37. А те Британцы, которые до сих пор не принимали участия в сражении, занимали вершины холмов и, оставаясь без действия, презирали малочисленность наших, стали мало-помалу сходить вниз и начали обходить в тыл побеждавших. Опасаясь этого-то самого, Агрикола четыре эскадрона конницы, оставленные им ввиду возможных случайностей сражения, выдвинул против напиравших, и чем смелее был их натиск, тем скорее бросились они бежать, встретив неожиданное и упорное сопротивление. Таким образом планы Британцев обратились против них же самих, и эскадроны, по приказанию вождя, оставив фронт сражающихся, напали на боевую линию неприятелей с тылу. Тогда по всем открытым местам открылось замечательное, но и жестокое зрелище: гнались, ранили, брали в плен и их же, когда попадались другие, убивали. Уже неприятели, соответственно характеру каждого, одни толпами бежали перед гораздо малочисленнейшим неприятелем, другие без оружия бросались вперед, отдаваясь на смерть. Повсюду на окровавленной земле валялись - оружие, тела и растерзанные члены. Были и у побежденных проблески и раздражения и мужества. Когда уже они приблизились к лесам, то стали собираться и захватывать передовых из преследовавших, неосторожных и не знавших местности. Если бы Агрикола, поспевавший везде сам, не отдал приказания сильным когортам идти вперед налегке, составляя как бы цепь (в тесных местах конные воины спешась, а где лес пореже, то всадники производили поиски), то излишняя самонадеянность непременно навлекла бы какой-нибудь урон. А когда неприятели увидали, что их преследуют правильно устроенные густые ряды, то бросились бежать и уже не толпами, как прежде, и озираясь друг на друга, но в рассыпную, и избегая друг друга, стремились в места дальние и непроходимые. Конец преследованию положили ночь и утомление. Неприятелей убито до десяти тысяч, а наших пало триста шестьдесят человек и в том числе Авл Аттик, префект когорты, увлеченный в середину неприятелей юношескою горячностью и стремлением необузданного коня.
§
- ЗАДАНИЕ A: Какие строки записей содержат слово «this» с учётом регистра? Отберите и выпишите их все.
Отрывок о битве с британцами и записи — независимые друг от друга материалы.

- Пространственные вопросы по изображениям:
§
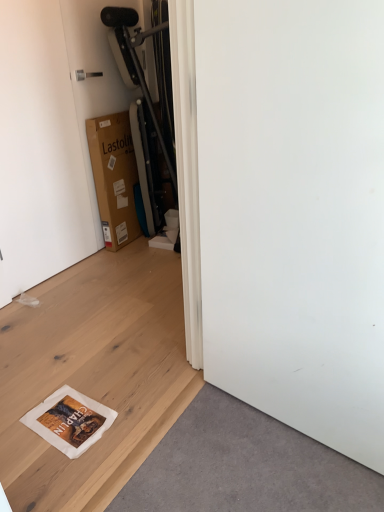
Question: From the image's perspective, is white matte door at upper left below white matte screen door at lower right?

Choices:
 (A) yes
 (B) no

Answer: (B)

Question: Can you confirm if white matte door at upper left is shorter than white matte screen door at lower right?

Choices:
 (A) no
 (B) yes

Answer: (A)

Question: From a real-world perspective, is white matte door at upper left on top of white matte screen door at lower right?

Choices:
 (A) yes
 (B) no

Answer: (A)

Question: Does white matte door at upper left have a smaller size compared to white matte screen door at lower right?

Choices:
 (A) yes
 (B) no

Answer: (A)

Question: Are white matte door at upper left and white matte screen door at lower right beside each other?

Choices:
 (A) yes
 (B) no

Answer: (B)

Question: Is point (150, 314) closer or farther from the camera than point (249, 123)?

Choices:
 (A) closer
 (B) farther

Answer: (B)

Question: Is white matte plywood at lower left taller or shorter than white matte screen door at lower right?

Choices:
 (A) tall
 (B) short

Answer: (B)

Question: Is white matte plywood at lower left in front of or behind white matte screen door at lower right in the image?

Choices:
 (A) front
 (B) behind

Answer: (B)

Question: Is white matte plywood at lower left to the left or to the right of white matte screen door at lower right in the image?

Choices:
 (A) right
 (B) left

Answer: (B)

Question: In the image, is white matte door at upper left on the left side or the right side of white matte screen door at lower right?

Choices:
 (A) left
 (B) right

Answer: (A)

Question: From the image's perspective, is white matte door at upper left above or below white matte screen door at lower right?

Choices:
 (A) below
 (B) above

Answer: (B)

Question: From a real-world perspective, is white matte door at upper left physically located above or below white matte screen door at lower right?

Choices:
 (A) below
 (B) above

Answer: (B)

Question: Relative to white matte screen door at lower right, is white matte door at upper left in front or behind?

Choices:
 (A) behind
 (B) front

Answer: (A)

Question: From the image's perspective, is white matte plywood at lower left positioned above or below white matte door at upper left?

Choices:
 (A) below
 (B) above

Answer: (A)

Question: Considering the positions of white matte plywood at lower left and white matte door at upper left in the image, is white matte plywood at lower left taller or shorter than white matte door at upper left?

Choices:
 (A) short
 (B) tall

Answer: (A)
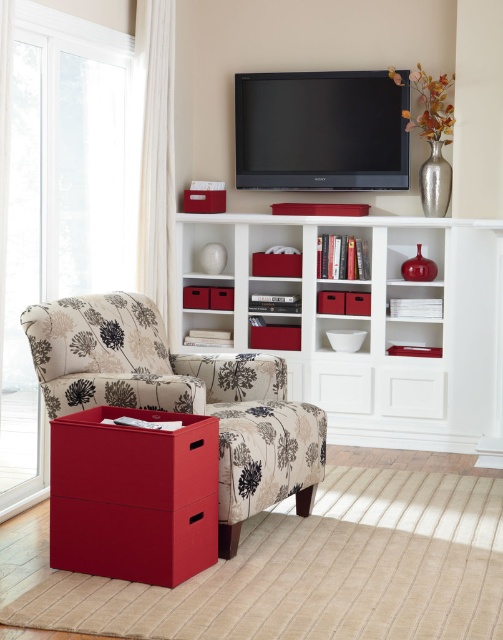
Question: Among these objects, which one is nearest to the camera?

Choices:
 (A) transparent glass door at left
 (B) white matte bookshelf at center
 (C) floral fabric armchair at left
 (D) flat screen tv at upper center

Answer: (C)

Question: Which point is farther from the camera taking this photo?

Choices:
 (A) click(341, 396)
 (B) click(337, 128)
 (C) click(81, 396)
 (D) click(129, 140)

Answer: (B)

Question: Does transparent glass door at left appear on the right side of matte fabric drawer at lower left?

Choices:
 (A) yes
 (B) no

Answer: (B)

Question: Which point appears farthest from the camera in this image?

Choices:
 (A) (175, 496)
 (B) (231, 225)
 (C) (147, 346)
 (D) (365, 163)

Answer: (B)

Question: Does flat screen tv at upper center appear over matte fabric drawer at lower left?

Choices:
 (A) no
 (B) yes

Answer: (B)

Question: Does white matte bookshelf at center have a smaller size compared to transparent glass door at left?

Choices:
 (A) yes
 (B) no

Answer: (A)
§
- ЗАДАНИЕ B: Скопируйте отрывок о битве с британцами целиком, без каких-либо изменений.

- РЕШЕНИЕ ЗАДАНИЯ A:
Question: Which point is farther from the camera taking this photo?
Question: Which point appears farthest from the camera in this image?

- РЕШЕНИЕ ЗАДАНИЯ B:
37. А те Британцы, которые до сих пор не принимали участия в сражении, занимали вершины холмов и, оставаясь без действия, презирали малочисленность наших, стали мало-помалу сходить вниз и начали обходить в тыл побеждавших. Опасаясь этого-то самого, Агрикола четыре эскадрона конницы, оставленные им ввиду возможных случайностей сражения, выдвинул против напиравших, и чем смелее был их натиск, тем скорее бросились они бежать, встретив неожиданное и упорное сопротивление. Таким образом планы Британцев обратились против них же самих, и эскадроны, по приказанию вождя, оставив фронт сражающихся, напали на боевую линию неприятелей с тылу. Тогда по всем открытым местам открылось замечательное, но и жестокое зрелище: гнались, ранили, брали в плен и их же, когда попадались другие, убивали. Уже неприятели, соответственно характеру каждого, одни толпами бежали перед гораздо малочисленнейшим неприятелем, другие без оружия бросались вперед, отдаваясь на смерть. Повсюду на окровавленной земле валялись - оружие, тела и растерзанные члены. Были и у побежденных проблески и раздражения и мужества. Когда уже они приблизились к лесам, то стали собираться и захватывать передовых из преследовавших, неосторожных и не знавших местности. Если бы Агрикола, поспевавший везде сам, не отдал приказания сильным когортам идти вперед налегке, составляя как бы цепь (в тесных местах конные воины спешась, а где лес пореже, то всадники производили поиски), то излишняя самонадеянность непременно навлекла бы какой-нибудь урон. А когда неприятели увидали, что их преследуют правильно устроенные густые ряды, то бросились бежать и уже не толпами, как прежде, и озираясь друг на друга, но в рассыпную, и избегая друг друга, стремились в места дальние и непроходимые. Конец преследованию положили ночь и утомление. Неприятелей убито до десяти тысяч, а наших пало триста шестьдесят человек и в том числе Авл Аттик, префект когорты, увлеченный в середину неприятелей юношескою горячностью и стремлением необузданного коня.